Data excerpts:
========

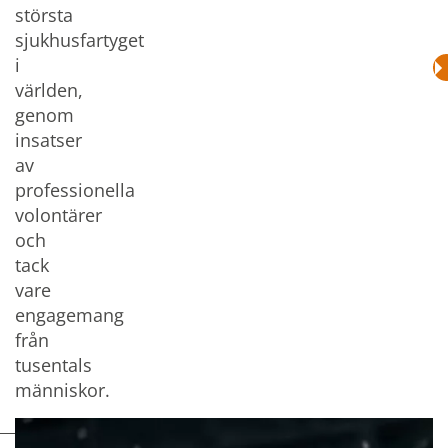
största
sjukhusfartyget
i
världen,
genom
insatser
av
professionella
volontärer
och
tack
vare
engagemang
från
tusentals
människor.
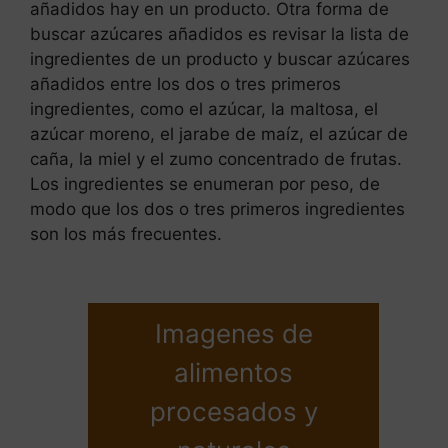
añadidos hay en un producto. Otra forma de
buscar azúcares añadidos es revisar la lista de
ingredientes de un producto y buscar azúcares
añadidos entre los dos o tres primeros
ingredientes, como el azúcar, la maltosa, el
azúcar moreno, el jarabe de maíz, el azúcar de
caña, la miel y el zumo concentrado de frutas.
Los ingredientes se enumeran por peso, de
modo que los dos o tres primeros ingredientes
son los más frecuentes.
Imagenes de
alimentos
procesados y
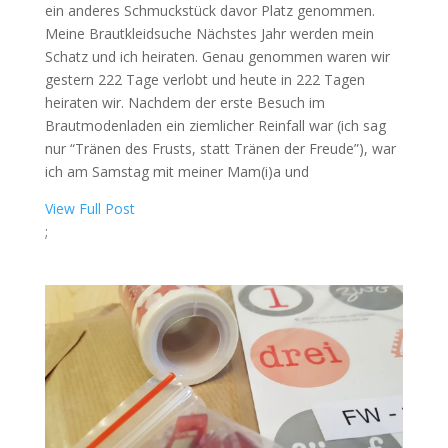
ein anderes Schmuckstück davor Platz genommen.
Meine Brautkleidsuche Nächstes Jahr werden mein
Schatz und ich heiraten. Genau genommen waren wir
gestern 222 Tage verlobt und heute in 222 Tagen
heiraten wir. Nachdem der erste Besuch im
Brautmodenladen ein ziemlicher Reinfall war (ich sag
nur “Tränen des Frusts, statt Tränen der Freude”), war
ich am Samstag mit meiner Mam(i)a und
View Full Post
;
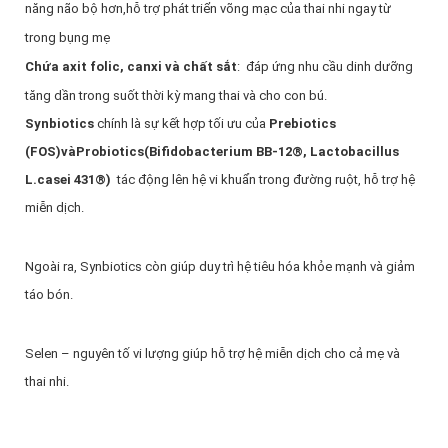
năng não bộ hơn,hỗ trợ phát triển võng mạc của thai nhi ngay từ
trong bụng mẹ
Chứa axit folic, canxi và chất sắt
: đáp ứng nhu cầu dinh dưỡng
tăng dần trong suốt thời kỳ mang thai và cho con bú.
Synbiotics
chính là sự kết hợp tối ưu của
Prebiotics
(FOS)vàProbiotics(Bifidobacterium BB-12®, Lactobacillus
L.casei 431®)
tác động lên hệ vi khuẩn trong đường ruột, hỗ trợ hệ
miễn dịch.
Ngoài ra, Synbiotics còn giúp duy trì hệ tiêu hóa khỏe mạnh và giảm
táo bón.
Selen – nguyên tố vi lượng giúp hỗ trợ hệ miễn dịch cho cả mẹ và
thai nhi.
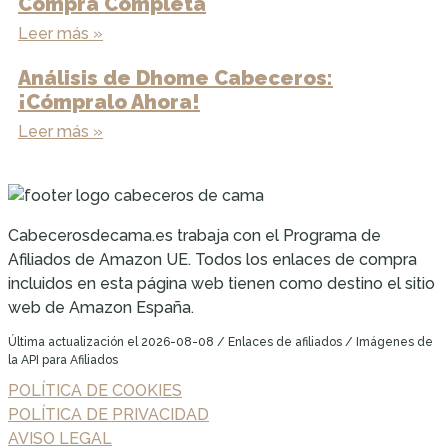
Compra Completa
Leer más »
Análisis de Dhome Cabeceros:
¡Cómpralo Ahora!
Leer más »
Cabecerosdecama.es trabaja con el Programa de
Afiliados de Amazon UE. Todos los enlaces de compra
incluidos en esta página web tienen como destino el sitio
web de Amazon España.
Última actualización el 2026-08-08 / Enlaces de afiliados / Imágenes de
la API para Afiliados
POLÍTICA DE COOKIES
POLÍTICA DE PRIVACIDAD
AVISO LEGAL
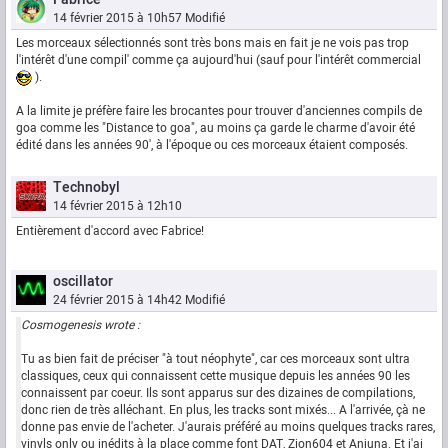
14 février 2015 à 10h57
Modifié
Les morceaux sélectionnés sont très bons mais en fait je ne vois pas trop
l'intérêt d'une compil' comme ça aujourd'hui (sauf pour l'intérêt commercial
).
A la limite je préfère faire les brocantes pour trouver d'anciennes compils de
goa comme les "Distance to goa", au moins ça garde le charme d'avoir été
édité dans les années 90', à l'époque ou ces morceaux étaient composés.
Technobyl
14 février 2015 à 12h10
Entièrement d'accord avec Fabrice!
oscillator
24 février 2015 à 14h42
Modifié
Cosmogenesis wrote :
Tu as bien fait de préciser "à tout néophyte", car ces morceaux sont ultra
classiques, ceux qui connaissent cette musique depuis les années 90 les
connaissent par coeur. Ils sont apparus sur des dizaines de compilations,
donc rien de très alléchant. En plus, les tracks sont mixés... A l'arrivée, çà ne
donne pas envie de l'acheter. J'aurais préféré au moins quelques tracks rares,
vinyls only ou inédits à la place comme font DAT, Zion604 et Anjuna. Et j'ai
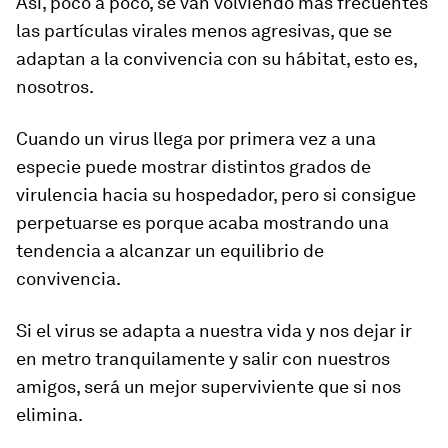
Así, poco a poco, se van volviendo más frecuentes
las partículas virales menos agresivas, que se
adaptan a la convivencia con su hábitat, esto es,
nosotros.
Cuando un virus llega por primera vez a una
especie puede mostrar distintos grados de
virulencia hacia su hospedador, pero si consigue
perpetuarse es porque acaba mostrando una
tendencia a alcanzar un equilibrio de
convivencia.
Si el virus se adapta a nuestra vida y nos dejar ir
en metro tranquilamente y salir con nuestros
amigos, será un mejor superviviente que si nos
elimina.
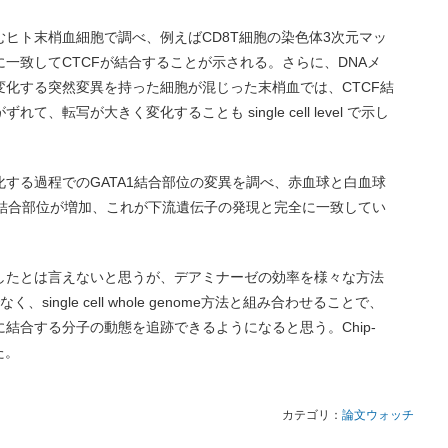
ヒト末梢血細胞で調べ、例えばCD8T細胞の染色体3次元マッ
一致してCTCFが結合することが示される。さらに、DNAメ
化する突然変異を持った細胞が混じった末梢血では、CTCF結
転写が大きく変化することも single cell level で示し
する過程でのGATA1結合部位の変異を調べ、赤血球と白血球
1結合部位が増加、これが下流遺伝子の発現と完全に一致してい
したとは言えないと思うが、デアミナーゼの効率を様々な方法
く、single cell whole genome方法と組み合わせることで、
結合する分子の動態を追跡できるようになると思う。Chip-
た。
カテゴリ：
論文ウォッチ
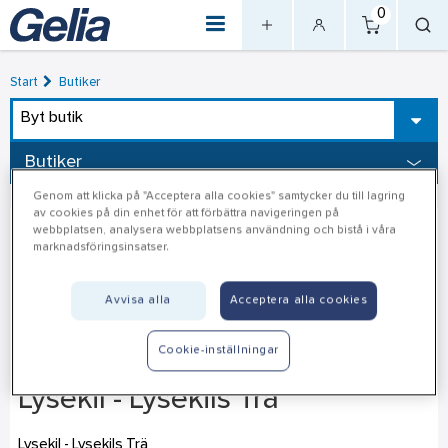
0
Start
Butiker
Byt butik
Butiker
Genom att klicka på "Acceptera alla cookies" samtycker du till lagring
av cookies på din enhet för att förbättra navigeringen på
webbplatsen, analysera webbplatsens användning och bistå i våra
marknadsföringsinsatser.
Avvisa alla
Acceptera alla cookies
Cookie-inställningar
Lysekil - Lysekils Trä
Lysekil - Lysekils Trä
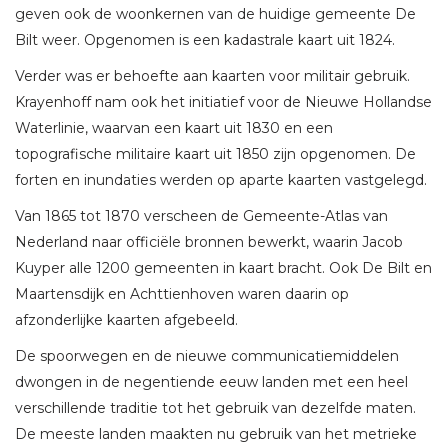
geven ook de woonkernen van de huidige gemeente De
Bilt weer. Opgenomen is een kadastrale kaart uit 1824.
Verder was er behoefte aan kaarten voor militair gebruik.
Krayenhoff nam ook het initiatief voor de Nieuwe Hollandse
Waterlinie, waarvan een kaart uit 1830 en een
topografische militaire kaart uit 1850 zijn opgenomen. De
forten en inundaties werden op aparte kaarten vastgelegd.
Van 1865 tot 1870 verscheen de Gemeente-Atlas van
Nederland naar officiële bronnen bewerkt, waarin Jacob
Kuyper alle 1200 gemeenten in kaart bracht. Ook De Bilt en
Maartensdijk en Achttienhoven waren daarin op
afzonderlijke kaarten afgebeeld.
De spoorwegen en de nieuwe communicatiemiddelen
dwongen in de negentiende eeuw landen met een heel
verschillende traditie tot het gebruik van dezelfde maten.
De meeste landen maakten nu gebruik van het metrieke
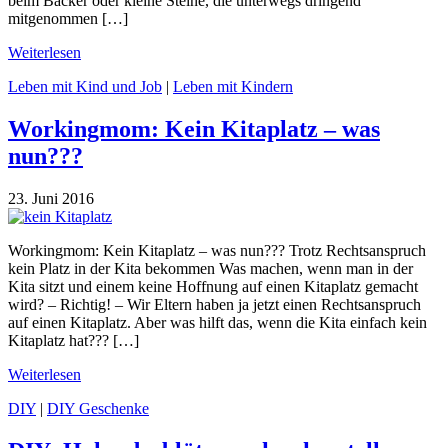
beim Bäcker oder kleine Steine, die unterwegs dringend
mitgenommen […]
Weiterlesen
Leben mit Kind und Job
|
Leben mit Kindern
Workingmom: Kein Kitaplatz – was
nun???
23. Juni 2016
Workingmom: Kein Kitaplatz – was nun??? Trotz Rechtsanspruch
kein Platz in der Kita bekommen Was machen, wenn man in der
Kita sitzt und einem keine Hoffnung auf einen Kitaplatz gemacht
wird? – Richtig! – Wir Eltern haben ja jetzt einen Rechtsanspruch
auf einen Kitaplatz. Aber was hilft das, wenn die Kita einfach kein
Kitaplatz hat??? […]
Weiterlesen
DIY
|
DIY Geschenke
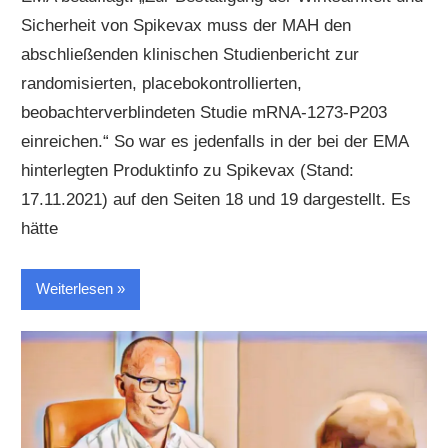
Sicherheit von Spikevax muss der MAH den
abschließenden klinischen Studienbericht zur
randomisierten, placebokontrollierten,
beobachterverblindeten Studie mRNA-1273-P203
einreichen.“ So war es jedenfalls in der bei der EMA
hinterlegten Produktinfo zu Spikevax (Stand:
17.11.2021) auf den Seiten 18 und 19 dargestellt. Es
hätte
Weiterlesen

========

### What you need to do
Read through the data and copy every line where "sont" shows up.

### Solution to this exercise
Les morceaux sélectionnés sont très bons mais en fait je ne vois pas trop
Tu as bien fait de préciser "à tout néophyte", car ces morceaux sont ultra
connaissent par coeur. Ils sont apparus sur des dizaines de compilations,
donc rien de très alléchant. En plus, les tracks sont mixés... A l'arrivée, çà ne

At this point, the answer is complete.